America nears the culmination of its long slide into fascism, which Mussolini defined as the merger of state and corporate power. Salvaging our democracy at this point will require a triple-pronged offensive: 1) a national grassroots political movement to counter corporate dollars with massive people power, 2) comprehensive campaign finance reforms, including the repeal of Citizens United and "moving from large-dollar private funding to small-dollar public funding" as advocated by Harvard's Lawrence Lessig, and, ultimately, 3) the election of incorruptible representatives.
Given the task before us, Bernie Sanders is the best person by far to emerge from the vast field of presidential contenders.
All Republican candidates immediately disqualify themselves by their denial of the climate crisis, a de facto pre-condition for Koch Brothers' funding.

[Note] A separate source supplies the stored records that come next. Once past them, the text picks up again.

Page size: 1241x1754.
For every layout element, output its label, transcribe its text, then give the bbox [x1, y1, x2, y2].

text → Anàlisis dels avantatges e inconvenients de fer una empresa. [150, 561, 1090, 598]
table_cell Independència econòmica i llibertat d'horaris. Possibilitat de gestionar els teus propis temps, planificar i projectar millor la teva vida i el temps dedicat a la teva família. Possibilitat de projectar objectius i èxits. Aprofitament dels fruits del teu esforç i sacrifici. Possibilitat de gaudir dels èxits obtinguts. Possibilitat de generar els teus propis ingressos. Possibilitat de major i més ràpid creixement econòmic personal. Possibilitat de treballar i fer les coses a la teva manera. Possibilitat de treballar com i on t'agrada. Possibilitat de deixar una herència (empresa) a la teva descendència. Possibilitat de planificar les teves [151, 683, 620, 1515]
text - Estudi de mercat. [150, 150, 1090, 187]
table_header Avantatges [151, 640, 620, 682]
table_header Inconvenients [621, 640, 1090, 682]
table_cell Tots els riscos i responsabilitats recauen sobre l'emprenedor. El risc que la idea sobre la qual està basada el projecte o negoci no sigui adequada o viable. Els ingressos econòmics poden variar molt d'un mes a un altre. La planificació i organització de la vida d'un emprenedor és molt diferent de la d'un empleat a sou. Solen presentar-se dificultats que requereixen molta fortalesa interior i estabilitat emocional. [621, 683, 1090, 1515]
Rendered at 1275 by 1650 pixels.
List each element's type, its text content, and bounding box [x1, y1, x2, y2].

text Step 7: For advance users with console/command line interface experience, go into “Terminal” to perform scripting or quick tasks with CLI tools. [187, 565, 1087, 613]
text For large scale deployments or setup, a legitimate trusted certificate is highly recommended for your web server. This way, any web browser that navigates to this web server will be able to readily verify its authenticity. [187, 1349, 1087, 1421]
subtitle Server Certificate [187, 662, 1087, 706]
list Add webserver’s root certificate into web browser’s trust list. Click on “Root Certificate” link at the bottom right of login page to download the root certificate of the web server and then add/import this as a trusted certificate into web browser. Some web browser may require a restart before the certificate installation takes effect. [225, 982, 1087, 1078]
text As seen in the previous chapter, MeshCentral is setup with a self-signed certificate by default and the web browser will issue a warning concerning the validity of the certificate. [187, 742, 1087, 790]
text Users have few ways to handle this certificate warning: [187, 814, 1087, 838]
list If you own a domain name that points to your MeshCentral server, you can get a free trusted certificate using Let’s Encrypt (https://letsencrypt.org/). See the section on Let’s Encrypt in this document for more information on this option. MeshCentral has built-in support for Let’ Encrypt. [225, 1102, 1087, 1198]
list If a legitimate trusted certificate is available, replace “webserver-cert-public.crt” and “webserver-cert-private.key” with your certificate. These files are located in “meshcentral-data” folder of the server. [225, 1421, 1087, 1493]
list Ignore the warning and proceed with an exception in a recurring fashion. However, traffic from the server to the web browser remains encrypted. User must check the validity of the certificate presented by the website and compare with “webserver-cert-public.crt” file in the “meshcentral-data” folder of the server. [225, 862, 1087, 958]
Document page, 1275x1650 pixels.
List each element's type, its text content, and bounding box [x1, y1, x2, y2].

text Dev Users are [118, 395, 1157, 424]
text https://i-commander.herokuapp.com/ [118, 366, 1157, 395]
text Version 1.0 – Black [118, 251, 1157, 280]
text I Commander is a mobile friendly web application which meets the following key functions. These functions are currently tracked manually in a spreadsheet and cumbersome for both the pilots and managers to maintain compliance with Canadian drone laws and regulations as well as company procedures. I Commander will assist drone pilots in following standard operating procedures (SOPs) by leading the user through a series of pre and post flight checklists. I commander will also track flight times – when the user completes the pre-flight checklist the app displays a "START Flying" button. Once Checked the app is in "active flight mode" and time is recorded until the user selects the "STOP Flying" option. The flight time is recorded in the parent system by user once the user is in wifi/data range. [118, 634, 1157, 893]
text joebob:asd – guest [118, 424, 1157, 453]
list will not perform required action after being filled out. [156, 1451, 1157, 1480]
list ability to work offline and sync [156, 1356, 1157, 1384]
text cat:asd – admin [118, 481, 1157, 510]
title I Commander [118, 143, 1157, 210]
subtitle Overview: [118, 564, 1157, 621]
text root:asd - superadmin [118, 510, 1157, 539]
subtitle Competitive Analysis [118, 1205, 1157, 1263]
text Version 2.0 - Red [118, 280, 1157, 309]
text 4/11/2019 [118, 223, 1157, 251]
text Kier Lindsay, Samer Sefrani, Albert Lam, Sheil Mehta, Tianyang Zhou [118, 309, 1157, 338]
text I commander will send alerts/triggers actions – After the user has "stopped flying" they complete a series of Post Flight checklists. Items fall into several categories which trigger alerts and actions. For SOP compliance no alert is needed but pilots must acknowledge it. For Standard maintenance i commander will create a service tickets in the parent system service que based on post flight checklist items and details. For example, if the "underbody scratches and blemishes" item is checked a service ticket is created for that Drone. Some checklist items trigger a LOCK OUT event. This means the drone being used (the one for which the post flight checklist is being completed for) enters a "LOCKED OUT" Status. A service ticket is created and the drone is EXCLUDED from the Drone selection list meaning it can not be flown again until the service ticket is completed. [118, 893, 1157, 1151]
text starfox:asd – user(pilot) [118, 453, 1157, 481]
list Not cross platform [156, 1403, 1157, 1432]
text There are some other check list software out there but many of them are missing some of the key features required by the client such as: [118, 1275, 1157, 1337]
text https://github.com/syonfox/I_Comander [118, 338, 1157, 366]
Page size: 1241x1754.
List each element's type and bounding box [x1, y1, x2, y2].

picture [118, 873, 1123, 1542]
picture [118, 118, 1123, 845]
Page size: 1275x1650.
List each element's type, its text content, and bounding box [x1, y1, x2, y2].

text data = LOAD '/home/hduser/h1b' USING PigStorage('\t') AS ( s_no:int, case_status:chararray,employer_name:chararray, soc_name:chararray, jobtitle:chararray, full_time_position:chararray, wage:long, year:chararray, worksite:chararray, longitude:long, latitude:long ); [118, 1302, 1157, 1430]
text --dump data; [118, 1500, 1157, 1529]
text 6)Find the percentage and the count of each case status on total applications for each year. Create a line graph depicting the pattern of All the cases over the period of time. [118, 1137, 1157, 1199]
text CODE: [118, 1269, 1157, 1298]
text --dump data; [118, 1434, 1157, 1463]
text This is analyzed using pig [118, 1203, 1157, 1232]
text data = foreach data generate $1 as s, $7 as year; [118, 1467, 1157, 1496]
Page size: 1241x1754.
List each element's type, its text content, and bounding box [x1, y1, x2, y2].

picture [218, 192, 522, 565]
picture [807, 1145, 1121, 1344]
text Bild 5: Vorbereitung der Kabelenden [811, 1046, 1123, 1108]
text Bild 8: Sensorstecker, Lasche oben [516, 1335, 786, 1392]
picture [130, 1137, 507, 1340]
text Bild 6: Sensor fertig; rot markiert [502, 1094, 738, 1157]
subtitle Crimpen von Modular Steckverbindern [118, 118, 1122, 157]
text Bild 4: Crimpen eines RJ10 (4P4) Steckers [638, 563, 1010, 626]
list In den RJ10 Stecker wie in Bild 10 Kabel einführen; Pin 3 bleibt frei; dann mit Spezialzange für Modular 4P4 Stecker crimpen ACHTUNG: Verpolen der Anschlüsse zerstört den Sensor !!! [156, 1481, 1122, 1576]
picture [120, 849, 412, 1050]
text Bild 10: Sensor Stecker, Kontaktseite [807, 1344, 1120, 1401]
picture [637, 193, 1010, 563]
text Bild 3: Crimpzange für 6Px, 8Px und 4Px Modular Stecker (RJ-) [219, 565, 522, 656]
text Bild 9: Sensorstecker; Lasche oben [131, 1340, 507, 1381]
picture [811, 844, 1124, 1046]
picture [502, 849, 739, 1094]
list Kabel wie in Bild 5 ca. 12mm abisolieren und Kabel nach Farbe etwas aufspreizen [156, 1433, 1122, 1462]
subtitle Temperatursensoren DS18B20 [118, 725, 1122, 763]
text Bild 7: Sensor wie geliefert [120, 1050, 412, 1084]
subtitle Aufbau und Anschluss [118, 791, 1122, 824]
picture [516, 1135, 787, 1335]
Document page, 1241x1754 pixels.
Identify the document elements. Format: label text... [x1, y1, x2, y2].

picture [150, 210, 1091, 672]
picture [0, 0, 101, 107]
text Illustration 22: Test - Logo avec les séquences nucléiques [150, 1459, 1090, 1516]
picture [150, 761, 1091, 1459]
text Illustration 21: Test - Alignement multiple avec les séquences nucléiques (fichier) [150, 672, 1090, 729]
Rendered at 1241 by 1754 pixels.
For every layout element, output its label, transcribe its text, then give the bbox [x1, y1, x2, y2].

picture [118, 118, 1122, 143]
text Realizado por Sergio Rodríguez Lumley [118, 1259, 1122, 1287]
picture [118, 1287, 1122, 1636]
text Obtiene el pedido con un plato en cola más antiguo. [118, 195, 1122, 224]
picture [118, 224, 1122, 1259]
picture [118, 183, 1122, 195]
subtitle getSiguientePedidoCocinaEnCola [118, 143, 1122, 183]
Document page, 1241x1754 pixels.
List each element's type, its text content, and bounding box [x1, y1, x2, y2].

Unlike President Obama, who abandoned the grassroots that elected him, Sanders is less interested in the presidency per se and more interested in building a lasting and effective political movement. Unlike all other candidates including Democrats Hillary Clinton and Martin O'Malley, Sanders refuses to form a SuperPAC or, to date, to accept corporate donations. Finally, unlike Clinton, who is cozy with Wall Street in general and Goldman Sachs in particular, Sanders opposes the TPP, would reinstate the Glass-Steagall Act, would break up big banks, and would institute a transaction tax on Wall Street.
Democracy in America is on life support. If we don't soon rally en masse to its defense, corporate interests will pull the plug. Sanders is the only candidate to fully realize what's at stake, to tell the truth, and to articulate what WE, the People, must do.